> [Tasks for this exercise]:
(a) From the Medicare passage, list every requirement a person must meet to be eligible for Medicare under the standard rule (not the special cases for younger people or specific diseases).
(b) Transcribe the Medicare passage word for word from "Individuals may also" to "criteria are met.".
(c) Answer these questions using the Medicare passage:
(i) How many disabled persons was Medicare estimated to cover in FY2011?
(ii) About what share of Americans does Medicare currently serve?
(iii) Which agency's public health emergency declaration does the passage mention?

┌─ Source document

In general, MA plans offer additional benefits or require smaller co-payments or deductibles than original Medicare. Sometimes beneficiaries pay for these additional benefits through a higher monthly premium, but sometimes they are financed through plan savings.
Who is eligible for Medicare?
Individuals are eligible for Medicare if they or their spouse worked for at least 40 quarters in Medicare-covered employment, are 65 years old, and are a citizen or permanent resident of the United States.
Individuals may also qualify for Medicare coverage if they are a younger person with a permanent disability, have End-Stage Renal disease (permanent kidney failure requiring dialysis or transplant), or have amyotrophic lateral sclerosis (ALS, Lou Gehrig’s disease). In addition, individuals with one or more specified lung diseases or types of cancer who lived for six months during a specified period prior to diagnosis in an area subject to a public health emergency declaration by the Environmental Protection Agency (EPA) as of June 17, 2009, are also deemed entitled to benefits under Part A and eligible to enroll in Part B.
How many people are enrolled in Medicare? How much does it cost to keep the program operational?
Medicare is an entitlement program, which means the government is required to pay for covered services provided to eligible persons so long as specific criteria are met.
Medicare currently serves approximately one in seven Americans and virtually all of the population aged 65 and over.
In FY2011, the program will cover an estimated 48 million persons (40 million aged and 8 million disabled) at an estimated total cost of about $569 billion, accounting for approximately
3.7% of GDP.

└─
┌─ Material provided

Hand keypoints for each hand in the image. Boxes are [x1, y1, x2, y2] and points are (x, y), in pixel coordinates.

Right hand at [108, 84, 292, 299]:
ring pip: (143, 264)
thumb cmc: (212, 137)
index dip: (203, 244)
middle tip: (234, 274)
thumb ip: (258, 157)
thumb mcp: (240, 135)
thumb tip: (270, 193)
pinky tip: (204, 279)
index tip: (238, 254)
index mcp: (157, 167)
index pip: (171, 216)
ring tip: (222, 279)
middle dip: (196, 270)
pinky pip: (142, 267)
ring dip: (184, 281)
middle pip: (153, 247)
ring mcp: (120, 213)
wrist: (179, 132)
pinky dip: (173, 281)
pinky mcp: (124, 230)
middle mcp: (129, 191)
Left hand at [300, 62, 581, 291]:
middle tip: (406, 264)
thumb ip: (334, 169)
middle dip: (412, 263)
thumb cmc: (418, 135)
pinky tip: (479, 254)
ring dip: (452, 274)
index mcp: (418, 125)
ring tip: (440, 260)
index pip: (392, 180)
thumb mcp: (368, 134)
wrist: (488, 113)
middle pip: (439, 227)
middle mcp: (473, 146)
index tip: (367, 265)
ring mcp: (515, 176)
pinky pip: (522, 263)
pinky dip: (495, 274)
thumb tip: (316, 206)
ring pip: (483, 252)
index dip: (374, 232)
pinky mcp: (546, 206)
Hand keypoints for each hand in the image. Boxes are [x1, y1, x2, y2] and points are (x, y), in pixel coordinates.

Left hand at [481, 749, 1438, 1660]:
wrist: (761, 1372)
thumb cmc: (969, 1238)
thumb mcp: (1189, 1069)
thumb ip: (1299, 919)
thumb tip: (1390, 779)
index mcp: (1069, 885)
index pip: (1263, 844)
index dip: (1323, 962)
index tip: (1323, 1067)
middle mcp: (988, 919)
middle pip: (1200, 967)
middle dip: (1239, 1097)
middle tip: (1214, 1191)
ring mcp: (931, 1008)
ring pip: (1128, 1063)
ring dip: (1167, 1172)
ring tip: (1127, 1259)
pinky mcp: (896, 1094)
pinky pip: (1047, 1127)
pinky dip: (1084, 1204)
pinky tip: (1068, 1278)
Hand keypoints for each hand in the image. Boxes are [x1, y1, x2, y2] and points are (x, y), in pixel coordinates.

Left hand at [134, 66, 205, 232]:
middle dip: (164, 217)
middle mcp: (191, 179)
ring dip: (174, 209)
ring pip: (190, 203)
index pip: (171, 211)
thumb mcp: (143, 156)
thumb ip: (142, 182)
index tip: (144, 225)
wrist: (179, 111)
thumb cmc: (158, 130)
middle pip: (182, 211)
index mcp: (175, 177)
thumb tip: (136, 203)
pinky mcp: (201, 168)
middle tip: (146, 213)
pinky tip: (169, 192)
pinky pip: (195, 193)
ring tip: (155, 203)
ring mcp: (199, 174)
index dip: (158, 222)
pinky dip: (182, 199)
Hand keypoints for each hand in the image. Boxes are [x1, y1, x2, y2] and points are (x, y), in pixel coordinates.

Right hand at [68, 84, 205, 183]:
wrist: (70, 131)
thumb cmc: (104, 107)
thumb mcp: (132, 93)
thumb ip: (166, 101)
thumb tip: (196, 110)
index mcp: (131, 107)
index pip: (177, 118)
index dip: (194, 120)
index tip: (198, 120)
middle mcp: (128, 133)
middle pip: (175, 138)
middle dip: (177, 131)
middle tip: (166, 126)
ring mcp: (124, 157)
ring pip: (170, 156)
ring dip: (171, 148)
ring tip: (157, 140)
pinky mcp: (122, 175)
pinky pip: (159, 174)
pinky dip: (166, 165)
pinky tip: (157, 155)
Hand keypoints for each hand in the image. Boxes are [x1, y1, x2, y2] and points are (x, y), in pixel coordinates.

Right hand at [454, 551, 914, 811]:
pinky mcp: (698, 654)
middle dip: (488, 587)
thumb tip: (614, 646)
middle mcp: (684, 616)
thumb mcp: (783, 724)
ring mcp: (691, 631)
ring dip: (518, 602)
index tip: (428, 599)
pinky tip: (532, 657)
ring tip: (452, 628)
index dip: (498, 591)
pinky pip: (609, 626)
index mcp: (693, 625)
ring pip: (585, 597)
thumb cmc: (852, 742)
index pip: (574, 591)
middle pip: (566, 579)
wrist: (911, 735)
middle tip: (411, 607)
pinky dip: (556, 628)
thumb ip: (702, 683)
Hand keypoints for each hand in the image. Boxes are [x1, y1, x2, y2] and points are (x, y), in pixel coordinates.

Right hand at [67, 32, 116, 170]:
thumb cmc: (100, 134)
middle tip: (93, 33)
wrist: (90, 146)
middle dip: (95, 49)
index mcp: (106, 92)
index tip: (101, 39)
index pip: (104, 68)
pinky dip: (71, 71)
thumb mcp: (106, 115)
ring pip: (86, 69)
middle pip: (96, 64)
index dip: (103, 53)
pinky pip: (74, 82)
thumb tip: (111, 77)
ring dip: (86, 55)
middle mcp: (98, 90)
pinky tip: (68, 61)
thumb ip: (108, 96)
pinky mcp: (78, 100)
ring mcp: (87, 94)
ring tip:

└─

> [Expected results]:
(a)
- The person or their spouse worked at least 40 quarters in Medicare-covered employment.
- The person is 65 years old.
- The person is a citizen or permanent resident of the United States.

(b)
Individuals may also qualify for Medicare coverage if they are a younger person with a permanent disability, have End-Stage Renal disease (permanent kidney failure requiring dialysis or transplant), or have amyotrophic lateral sclerosis (ALS, Lou Gehrig’s disease). In addition, individuals with one or more specified lung diseases or types of cancer who lived for six months during a specified period prior to diagnosis in an area subject to a public health emergency declaration by the Environmental Protection Agency (EPA) as of June 17, 2009, are also deemed entitled to benefits under Part A and eligible to enroll in Part B.
How many people are enrolled in Medicare? How much does it cost to keep the program operational?
Medicare is an entitlement program, which means the government is required to pay for covered services provided to eligible persons so long as specific criteria are met.

(c)
(i) 8 million
(ii) Approximately one in seven
(iii) The Environmental Protection Agency (EPA)